→ The problem
Repeat every line of text from the records below word for word, and leave the pictures out of your answer.

[Available data — start]

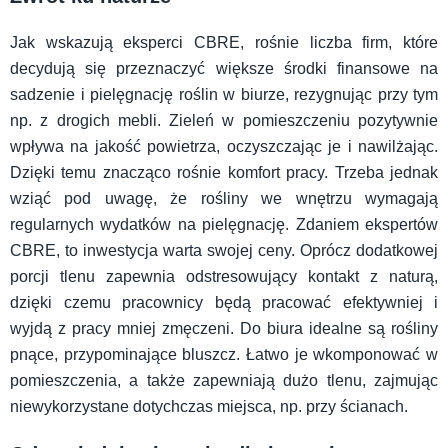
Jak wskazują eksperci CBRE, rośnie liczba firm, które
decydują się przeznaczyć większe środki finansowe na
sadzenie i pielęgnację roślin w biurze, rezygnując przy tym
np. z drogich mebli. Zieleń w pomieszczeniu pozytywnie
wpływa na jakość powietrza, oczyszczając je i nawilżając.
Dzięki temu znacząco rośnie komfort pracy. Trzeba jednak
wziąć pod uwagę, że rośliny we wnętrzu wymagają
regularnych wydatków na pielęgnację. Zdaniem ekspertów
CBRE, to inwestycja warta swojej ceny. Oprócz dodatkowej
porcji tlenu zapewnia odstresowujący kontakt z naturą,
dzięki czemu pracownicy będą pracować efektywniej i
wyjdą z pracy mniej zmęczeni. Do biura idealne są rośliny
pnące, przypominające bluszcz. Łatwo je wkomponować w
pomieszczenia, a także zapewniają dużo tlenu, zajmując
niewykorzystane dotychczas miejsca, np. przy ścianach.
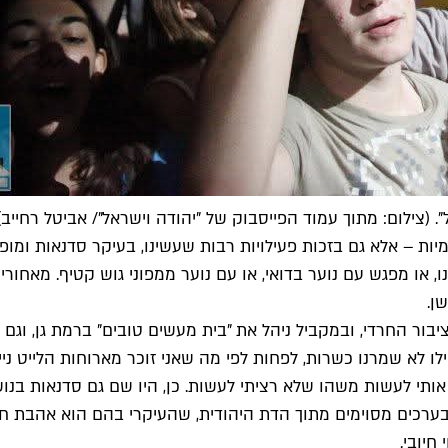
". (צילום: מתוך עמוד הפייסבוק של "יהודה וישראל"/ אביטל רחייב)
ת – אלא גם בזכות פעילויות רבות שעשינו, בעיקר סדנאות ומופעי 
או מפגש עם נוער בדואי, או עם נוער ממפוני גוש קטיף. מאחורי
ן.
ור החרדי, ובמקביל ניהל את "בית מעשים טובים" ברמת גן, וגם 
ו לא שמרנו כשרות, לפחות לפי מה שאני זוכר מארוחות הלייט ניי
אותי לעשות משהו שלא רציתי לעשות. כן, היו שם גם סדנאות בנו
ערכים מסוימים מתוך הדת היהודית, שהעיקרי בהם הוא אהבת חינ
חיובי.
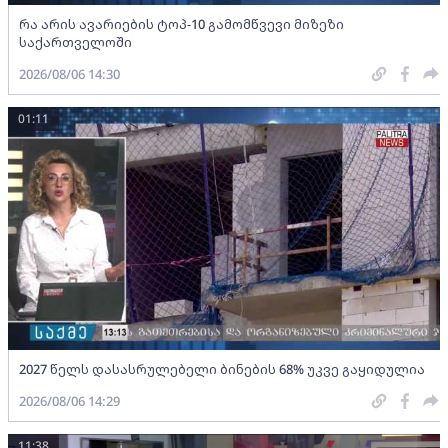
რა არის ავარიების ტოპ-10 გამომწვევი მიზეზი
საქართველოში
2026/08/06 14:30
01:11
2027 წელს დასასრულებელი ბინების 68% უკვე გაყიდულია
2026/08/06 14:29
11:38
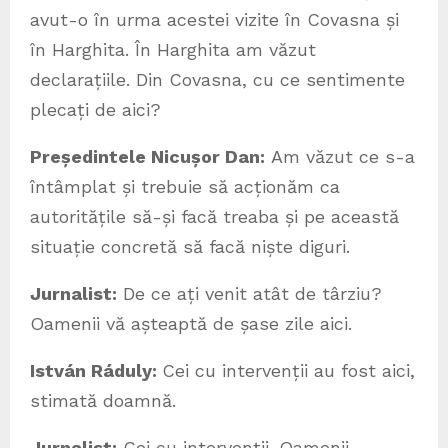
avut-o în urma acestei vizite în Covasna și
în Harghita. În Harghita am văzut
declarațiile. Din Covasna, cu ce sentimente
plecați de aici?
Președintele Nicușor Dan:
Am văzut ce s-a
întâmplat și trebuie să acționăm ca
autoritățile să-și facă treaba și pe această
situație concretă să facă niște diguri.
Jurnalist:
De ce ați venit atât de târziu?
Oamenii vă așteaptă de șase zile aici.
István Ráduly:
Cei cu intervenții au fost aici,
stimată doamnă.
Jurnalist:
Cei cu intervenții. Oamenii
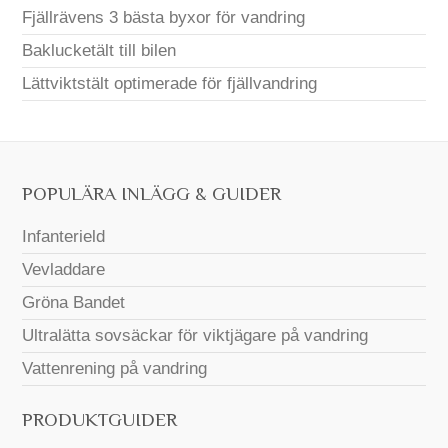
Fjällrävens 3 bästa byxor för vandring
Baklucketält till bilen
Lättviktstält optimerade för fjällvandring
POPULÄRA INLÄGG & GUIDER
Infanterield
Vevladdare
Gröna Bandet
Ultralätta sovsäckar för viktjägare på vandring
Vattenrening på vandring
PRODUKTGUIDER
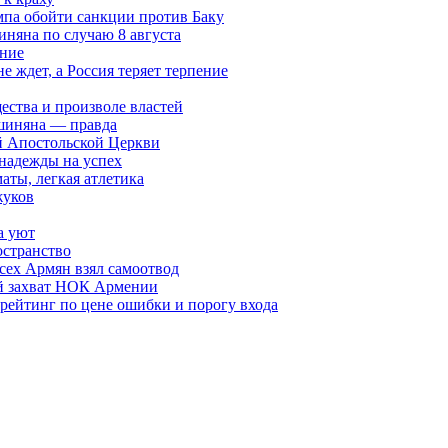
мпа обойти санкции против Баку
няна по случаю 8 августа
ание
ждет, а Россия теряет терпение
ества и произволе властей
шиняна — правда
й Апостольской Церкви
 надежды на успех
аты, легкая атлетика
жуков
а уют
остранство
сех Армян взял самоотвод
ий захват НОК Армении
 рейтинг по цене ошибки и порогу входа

[Available data — finish]

→ Answer box
Jak wskazują eksperci CBRE, rośnie liczba firm, które
decydują się przeznaczyć większe środki finansowe na
sadzenie i pielęgnację roślin w biurze, rezygnując przy tym
np. z drogich mebli. Zieleń w pomieszczeniu pozytywnie
wpływa na jakość powietrza, oczyszczając je i nawilżając.
Dzięki temu znacząco rośnie komfort pracy. Trzeba jednak
wziąć pod uwagę, że rośliny we wnętrzu wymagają
regularnych wydatków na pielęgnację. Zdaniem ekspertów
CBRE, to inwestycja warta swojej ceny. Oprócz dodatkowej
porcji tlenu zapewnia odstresowujący kontakt z naturą,
dzięki czemu pracownicy będą pracować efektywniej i
wyjdą z pracy mniej zmęczeni. Do biura idealne są rośliny
pnące, przypominające bluszcz. Łatwo je wkomponować w
pomieszczenia, a także zapewniają dużo tlenu, zajmując
niewykorzystane dotychczas miejsca, np. przy ścianach.
". (צילום: מתוך עמוד הפייסבוק של "יהודה וישראל"/ אביטל רחייב)
ת – אלא גם בזכות פעילויות רבות שעשינו, בעיקר סדנאות ומופעי 
או מפגש עם נוער בדואי, או עם נוער ממפוני גוש קטיף. מאחורי
ן.
ור החרדי, ובמקביל ניהל את "בית מעשים טובים" ברמת גן, וגם 
ו לא שמרנו כשרות, לפחות לפי מה שאני זוכר מארוחות הלייט ניי
אותי לעשות משהו שלא רציתי לעשות. כן, היו שם גם סדנאות בנו
ערכים מסוימים מתוך הדת היהודית, שהעיקרי בהם הוא אהבת חינ
חיובי.
რა არის ავარიების ტოპ-10 გამომწვევი მიზეზი
საქართველოში
2026/08/06 14:30
01:11
2027 წელს დასასრულებელი ბინების 68% უკვე გაყიდულია
2026/08/06 14:29
11:38
avut-o în urma acestei vizite în Covasna și
în Harghita. În Harghita am văzut
declarațiile. Din Covasna, cu ce sentimente
plecați de aici?
Președintele Nicușor Dan:
Am văzut ce s-a
întâmplat și trebuie să acționăm ca
autoritățile să-și facă treaba și pe această
situație concretă să facă niște diguri.
Jurnalist:
De ce ați venit atât de târziu?
Oamenii vă așteaptă de șase zile aici.
István Ráduly:
Cei cu intervenții au fost aici,
stimată doamnă.
Jurnalist:
Cei cu intervenții. Oamenii
Fjällrävens 3 bästa byxor för vandring
Baklucketält till bilen
Lättviktstält optimerade för fjällvandring
POPULÄRA INLÄGG & GUIDER
Infanterield
Vevladdare
Gröna Bandet
Ultralätta sovsäckar för viktjägare på vandring
Vattenrening på vandring
PRODUKTGUIDER
мпа обойти санкции против Баку
няна по случаю 8 августа
ание
ждет, а Россия теряет терпение
ества и произволе властей
шиняна — правда
й Апостольской Церкви
 надежды на успех
аты, легкая атлетика
жуков
а уют
остранство
сех Армян взял самоотвод
ий захват НОК Армении
 рейтинг по цене ошибки и порогу входа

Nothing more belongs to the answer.